Without doubt, the iPad is a pretty piece of electronic hardware. From the sleep hardened-glass screen, to the sleeker rounded metal back, Apple once again shows us that when it comes to making devices geared to the kind of people that think Crate & Barrel is the height of interior decorating style, no one can compare. The device fits neatly on top of a category of design we can call “modern but not so much so that it could possibly offend anyone”. I will give credit to Apple for incorporating function into the design, as the beveled back panel seems to make the device easier to hold comfortably. The iPad2 is also noticeably thinner and lighter than the last generation iPad, something that is quite important in the tablet market (though not as important as some reviewers seem to think. See NYT above) It also introduces a camera on the back that is stylish enough, but makes up for that by being utterly abysmal, as we will soon discover. Other than that, the outside of the iPad2 has not changed at all. On one hand, there’s something to be said for “if it ain’t broke, don’t fix it”, on the other hand, this approach failed horribly for Motorola after the 6th or 7th year of releasing the same exact Razr.
So what’s changed under that aluminum and glass skin? Well, for starters we now have not one, but two processors. Apple claims that this doubles the speed (duh!) and increases graphics performance by 9 times (less duh. 9?) This actually seems to be the case, as Apple is usually spot on with the performance claims it releases.

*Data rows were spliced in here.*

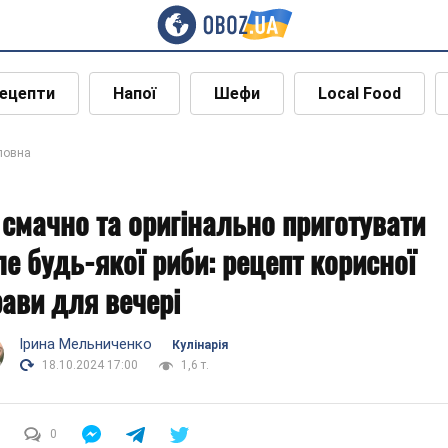
ецепти
Напої
Шефи
Local Food
ловна
 смачно та оригінально приготувати
ле будь-якої риби: рецепт корисної
рави для вечері
Ірина Мельниченко
Кулінарія
18.10.2024 17:00
1,6 т.
0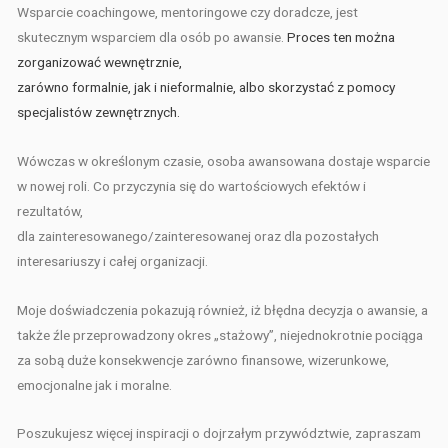
Wsparcie coachingowe, mentoringowe czy doradcze, jest
skutecznym wsparciem dla osób po awansie.
Proces ten można
zorganizować wewnętrznie,
zarówno formalnie,
jak i nieformalnie, albo skorzystać z pomocy
specjalistów zewnętrznych.
Wówczas w określonym czasie, osoba awansowana dostaje wsparcie
w nowej roli. Co przyczynia się do wartościowych efektów i
rezultatów,
dla zainteresowanego/zainteresowanej oraz dla pozostałych
interesariuszy i całej organizacji.
Moje doświadczenia pokazują również, iż błędna decyzja o awansie, a
także źle przeprowadzony okres „stażowy”, niejednokrotnie pociąga
za sobą duże konsekwencje zarówno finansowe, wizerunkowe,
emocjonalne jak i moralne.
Poszukujesz więcej inspiracji o dojrzałym przywództwie, zapraszam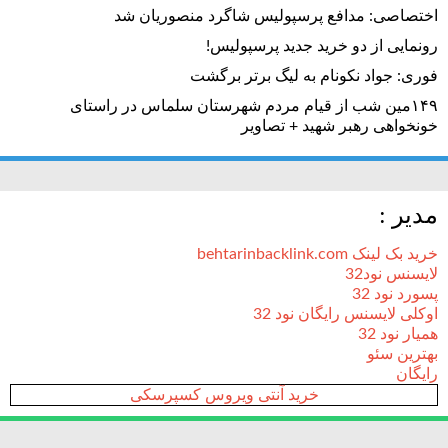
اختصاصی: مدافع پرسپولیس شاگرد منصوریان شد
رونمایی از دو خرید جدید پرسپولیس!
فوری: جواد نکونام به لیگ برتر برگشت
۱۴۹مین شب از قیام مردم شهرستان سلماس در راستای
خونخواهی رهبر شهید + تصاویر
مدیر :
خرید بک لینک behtarinbacklink.com
لایسنس نود32
پسورد نود 32
اوکلی لایسنس رایگان نود 32
همیار نود 32
بهترین سئو
رایگان
خرید آنتی ویروس کسپرسکی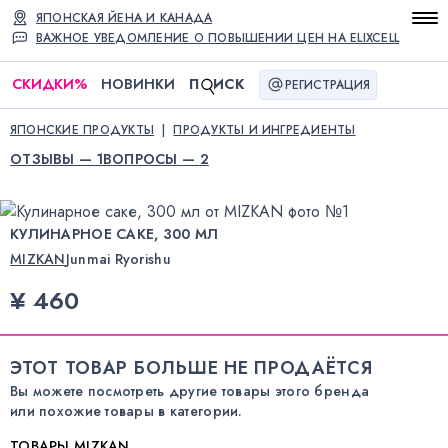
ЯПОНСКАЯ ЙЕНА И КАНАДА
ВАЖНОЕ УВЕДОМЛЕНИЕ О ПОВЫШЕНИИ ЦЕН НА ELIXCELL
СКИДКИ
%
НОВИНКИ
П
ИСК
РЕГИСТРАЦИЯ
ЯПОНСКИЕ ПРОДУКТЫ
ПРОДУКТЫ И ИНГРЕДИЕНТЫ
ОТЗЫВЫ — 1
ВОПРОСЫ — 2
КУЛИНАРНОЕ САКЕ, 300 МЛ
MIZKAN
Junmai Ryorishu
¥ 460
ЭТОТ ТОВАР БОЛЬШЕ НЕ ПРОДАЁТСЯ
Вы можете посмотреть другие товары этого бренда
или похожие товары в категории.
ТОВАРЫ MIZKAN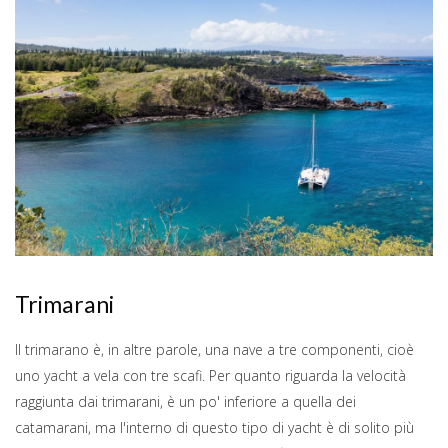
Trimarani
Il trimarano è, in altre parole, una nave a tre componenti, cioè
uno yacht a vela con tre scafi. Per quanto riguarda la velocità
raggiunta dai trimarani, è un po' inferiore a quella dei
catamarani, ma l'interno di questo tipo di yacht è di solito più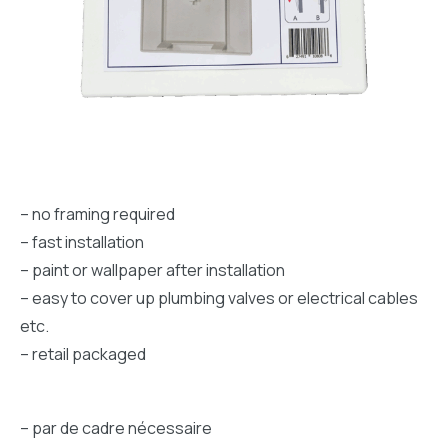
– no framing required
– fast installation
– paint or wallpaper after installation
– easy to cover up plumbing valves or electrical cables
etc.
– retail packaged
– par de cadre nécessaire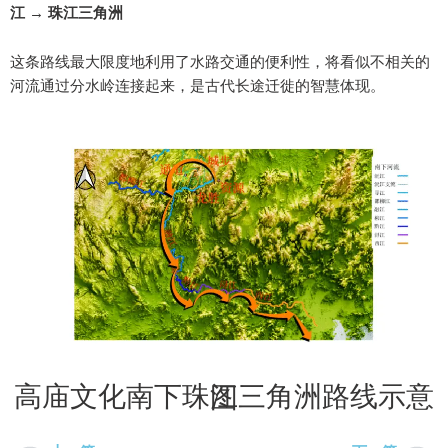
江 → 珠江三角洲
这条路线最大限度地利用了水路交通的便利性，将看似不相关的
河流通过分水岭连接起来，是古代长途迁徙的智慧体现。
高庙文化南下珠江三角洲路线示意图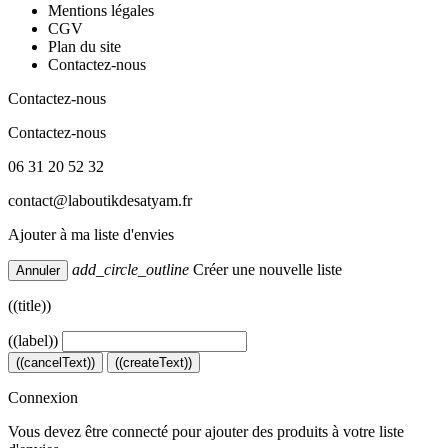
Mentions légales
CGV
Plan du site
Contactez-nous
Contactez-nous
Contactez-nous
06 31 20 52 32
contact@laboutikdesatyam.fr
Ajouter à ma liste d'envies
add_circle_outline
Créer une nouvelle liste
Annuler
((title))
((label))
((cancelText))
((createText))
Connexion
Vous devez être connecté pour ajouter des produits à votre liste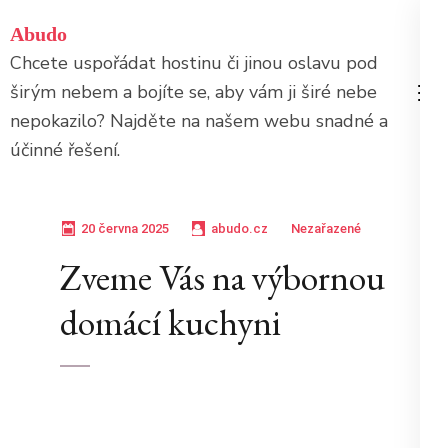
Přeskočit
Abudo
na
Chcete uspořádat hostinu či jinou oslavu pod
obsah
širým nebem a bojíte se, aby vám ji širé nebe
(stiskněte
nepokazilo? Najděte na našem webu snadné a
Enter)
účinné řešení.
20 června 2025
abudo.cz
Nezařazené
Zveme Vás na výbornou
domácí kuchyni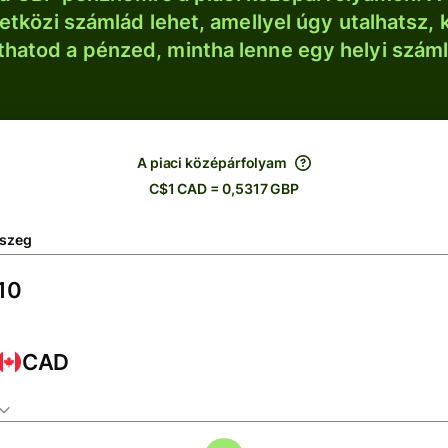
tközi számlád lehet, amellyel úgy utalhatsz, 
thatod a pénzed, mintha lenne egy helyi szám
A piaci középárfolyam
C$1 CAD = 0,5317 GBP
szeg
CAD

It’s also immediately noticeable, with a significant improvement in response and crispness in the UI. Unfortunately, these improvements still put it noticeably behind the leading Android tablet, the Motorola Xoom. Still, not bad for what is essentially an over-size iPhone. The internals also get a new 3-way gyroscope, allowing for significantly better motion control than in the previous iteration. In fact, numerous reviewers have compared it to the feeling of holding a Wii-mote, which is ironic because the accelerometers in the original iPhone were more precise than the Wii-mote. Is Apple regressing here? Still, this is a pretty nifty addition and it should be interesting to see if anyone does anything really original with it besides the countless ball-maze applications we’ve grown to
love hate. The battery life has also reportedly shrunk by about half an hour, but that still puts it above Apple’s own estimates. The most glaring change is the lack of change on the Flash front. Jobs has apparently locked down his anti-Flash agenda and refuses to yield, despite the fact that it will likely be another year to two years before HTML5 application is widespread enough that we can all enjoy videos with the <video> tag. Locking out your customers from Youtube (unless you use a proprietary Youtube app) seems like a silly decision to make, and any other company besides Apple would not have survived this particular move.

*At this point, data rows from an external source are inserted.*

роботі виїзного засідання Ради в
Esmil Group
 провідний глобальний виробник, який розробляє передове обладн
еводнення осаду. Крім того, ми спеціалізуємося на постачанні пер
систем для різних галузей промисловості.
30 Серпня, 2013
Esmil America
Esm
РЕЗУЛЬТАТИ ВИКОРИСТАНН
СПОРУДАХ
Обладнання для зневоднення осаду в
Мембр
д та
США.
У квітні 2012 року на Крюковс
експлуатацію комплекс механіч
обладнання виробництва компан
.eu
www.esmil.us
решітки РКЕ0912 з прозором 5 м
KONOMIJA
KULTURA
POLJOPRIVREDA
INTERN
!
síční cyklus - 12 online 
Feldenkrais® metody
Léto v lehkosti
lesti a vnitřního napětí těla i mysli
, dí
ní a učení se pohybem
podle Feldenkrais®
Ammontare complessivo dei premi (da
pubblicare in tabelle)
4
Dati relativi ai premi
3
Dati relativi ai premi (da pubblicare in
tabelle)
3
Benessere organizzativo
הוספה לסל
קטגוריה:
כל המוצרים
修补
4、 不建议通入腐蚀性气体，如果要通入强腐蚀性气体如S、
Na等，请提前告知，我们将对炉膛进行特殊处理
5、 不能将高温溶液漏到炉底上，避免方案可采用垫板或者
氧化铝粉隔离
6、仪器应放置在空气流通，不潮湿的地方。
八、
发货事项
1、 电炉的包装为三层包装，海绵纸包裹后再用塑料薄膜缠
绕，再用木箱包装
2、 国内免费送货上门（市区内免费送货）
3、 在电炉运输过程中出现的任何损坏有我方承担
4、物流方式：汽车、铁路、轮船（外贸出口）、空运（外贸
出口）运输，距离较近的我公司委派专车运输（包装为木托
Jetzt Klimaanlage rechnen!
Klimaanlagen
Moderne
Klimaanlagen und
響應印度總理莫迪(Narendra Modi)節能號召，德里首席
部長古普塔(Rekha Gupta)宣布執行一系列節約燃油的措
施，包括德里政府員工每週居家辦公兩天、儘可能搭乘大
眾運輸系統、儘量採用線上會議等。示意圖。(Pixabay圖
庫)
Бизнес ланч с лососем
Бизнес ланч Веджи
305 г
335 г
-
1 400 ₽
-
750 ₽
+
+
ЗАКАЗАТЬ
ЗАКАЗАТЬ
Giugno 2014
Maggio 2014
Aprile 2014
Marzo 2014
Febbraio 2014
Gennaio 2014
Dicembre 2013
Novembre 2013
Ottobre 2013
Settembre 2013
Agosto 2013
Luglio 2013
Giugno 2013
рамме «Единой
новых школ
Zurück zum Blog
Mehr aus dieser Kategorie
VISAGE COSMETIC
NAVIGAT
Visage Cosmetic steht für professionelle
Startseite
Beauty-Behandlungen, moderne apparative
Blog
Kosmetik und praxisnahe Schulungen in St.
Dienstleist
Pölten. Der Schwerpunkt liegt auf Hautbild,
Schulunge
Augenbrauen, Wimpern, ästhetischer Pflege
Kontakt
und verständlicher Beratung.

The device you just spent almost a thousand dollars on (or that you’re about to spend almost a thousand dollars on) is the exact same device you spent a thousand dollars on last year. In essence, you are buying the most expensive patch in the world. And even though it is still the best all-around device in the tablet market, it is quickly being gained on by Android devices, with the Xoom overtaking it in a couple of significant areas. Anytime the majority of the reviews of your product focus on the availability of apps and spend more time talking about a snazzy new cover than about changes to a device, you know things are looking a little shaky. That aside, the device has sold magnificently, and will continue to sell magnificently, as millions of Apple fans toss their virtually identical tablet of yesteryear into the rubbish-heap and leap to extol the virtues of the iPad 2 and the ways in which it has changed their lives. If you have the money to drop, by all means indulge (or better yet donate the money to your favorite charity). Otherwise, wait till the prices on the first iPad plummet and get one of those instead. You won’t be missing much.